**ASSIGNMENT**
Using the article on industry and British Columbia parks, decide whether each statement agrees with it: (a) the province rejected a proposal to run a transmission line through Pinecone Burke Provincial Park in 2008; (b) the TransCanada subcontractor got a written warning after the first incident; (c) Khutzeymateen Provincial Park was established in 2006. Answer yes or no for each and quote the deciding words.

Joe Foy, national campaign director for the Wilderness Committee, noted his groups will seek legal counsel as necessary to stop industry from making inroads into B.C.'s centuryold park system.
Foy noted that in 2002, protesters successfully fought a proposal by a logging company to gain road access through the western entrance to Manning Provincial Park to a timber site that is now a spotted owl protected area.
A private company sought a park boundary amendment to run a transmission line through Pinecone Burke Provincial Park to facilitate an extensive runof-river hydro project in the upper Pitt River, but the province rejected the proposal in 2008.
A decade ago, the province rejected the advice of the Fort St. John land and resource management plan and agreed to a request from the energy and mines ministry to allow an access road through Graham-Laurier Provincial Park in the northeast.
Raincoast Conservation Foundation said in its presentation to the Joint Review Panel on the planned Enbridge Northern Gateway Project: "Although the footprint of the proposed pipeline would avoid all protected areas in B.C., 21 parks (totalling 2,400 square kilometres) are located within 200 km downstream of the projected route," including some as close as 50 metres.
Kinder Morgan is also proposing to twin its existing Trans Mountain oil pipeline to Burnaby. The company received permission to twin its system running through Jasper National Park in 2008.
A Sun story published in September noted that a company proposing to build an LNG pipeline through a grizzly bear sanctuary near Prince Rupert had been warned twice about "nonpermitted access" to the environmentally sensitive area, and that B.C. Parks was investigating a third possible transgression.
A subcontractor of pipeline builder TransCanada Corp. received a verbal warning from B.C. Parks after the first incident in the Khutzeymateen Inlet Conservancy on June 16 and a written warning after the second on June 28, according to the provincial environment ministry. A third incident was under investigation. All three incidents involved helicopters and work crews.
Khutzeymateen Provincial Park was established in 1994, and two adjacent conservation areas - the Kwinimass Conservancy and the Khutzeymateen Inlet Conservancy - added in 2006. John Dunn, vice-president of TransCanada subsidiary Prince Rupert Gas Transmission Project, said at the time the non-permitted access incidents were all "inadvertent and not deliberate."
He added: "We take these types of incidents very seriously and they are not acceptable to TransCanada. We don't want something like this to ever happen again. We had procedures in place to ensure this didn't happen, but an incident did occur."
Dunn stressed it was still very early in the process and no decision had been made on exactly where a pipeline would be built.
"The environmental assessment process will begin this fall and there will be a number of open houses for public input," he said. "We are looking at a number of conceptual corridors."
No one from TransCanada or Prince Rupert Gas Transmission Project could be reached to comment Thursday.

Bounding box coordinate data
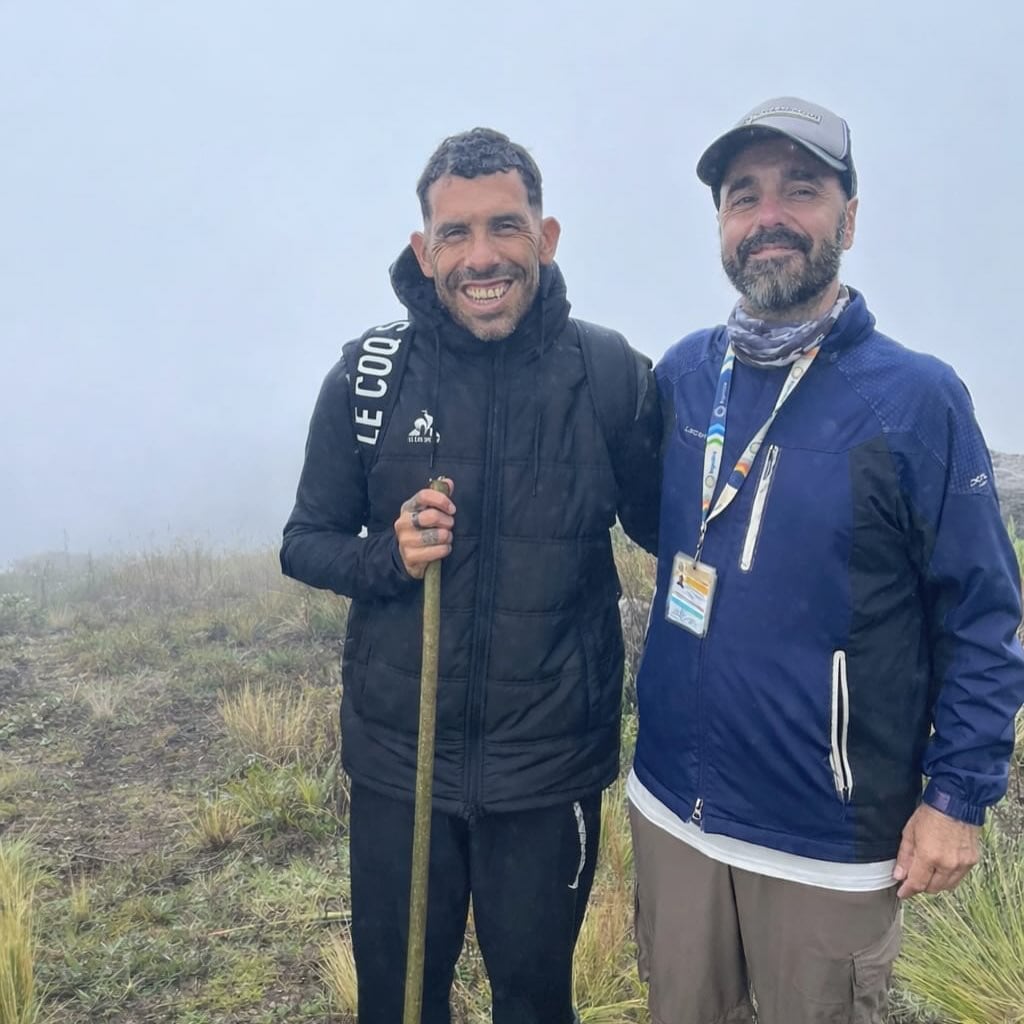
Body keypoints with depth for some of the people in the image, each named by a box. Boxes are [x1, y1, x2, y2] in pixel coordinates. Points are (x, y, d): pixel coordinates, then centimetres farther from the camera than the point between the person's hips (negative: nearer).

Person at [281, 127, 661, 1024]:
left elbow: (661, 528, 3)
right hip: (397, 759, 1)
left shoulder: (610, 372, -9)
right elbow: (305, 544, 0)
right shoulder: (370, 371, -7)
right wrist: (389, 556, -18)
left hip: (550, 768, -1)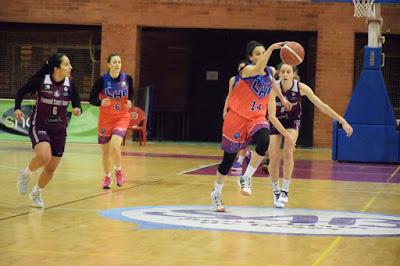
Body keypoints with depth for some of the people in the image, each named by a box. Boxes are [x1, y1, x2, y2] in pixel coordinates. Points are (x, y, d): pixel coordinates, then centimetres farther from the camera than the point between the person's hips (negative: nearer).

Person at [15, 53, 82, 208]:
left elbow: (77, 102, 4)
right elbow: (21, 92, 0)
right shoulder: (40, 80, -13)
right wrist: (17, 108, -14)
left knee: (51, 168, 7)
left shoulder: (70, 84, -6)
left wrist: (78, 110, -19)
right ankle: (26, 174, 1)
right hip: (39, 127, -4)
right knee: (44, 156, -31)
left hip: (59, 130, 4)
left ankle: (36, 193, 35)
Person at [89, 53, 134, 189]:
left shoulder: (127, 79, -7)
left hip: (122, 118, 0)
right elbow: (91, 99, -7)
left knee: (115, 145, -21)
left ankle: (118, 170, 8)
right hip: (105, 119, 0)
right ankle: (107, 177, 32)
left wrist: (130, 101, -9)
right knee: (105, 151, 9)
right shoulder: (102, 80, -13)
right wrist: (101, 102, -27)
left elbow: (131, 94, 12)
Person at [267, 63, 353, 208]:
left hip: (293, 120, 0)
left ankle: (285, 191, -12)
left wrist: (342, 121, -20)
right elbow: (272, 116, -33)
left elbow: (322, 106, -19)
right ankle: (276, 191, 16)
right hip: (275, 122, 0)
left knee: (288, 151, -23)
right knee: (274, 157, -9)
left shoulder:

**EXERCISE OUTPUT**
(a) Yes: "but the province rejected the proposal in 2008."
(b) No: "received a verbal warning from B.C. Parks after the first incident in the Khutzeymateen Inlet Conservancy on June 16 and a written warning after the second on June 28"
(c) No: "Khutzeymateen Provincial Park was established in 1994"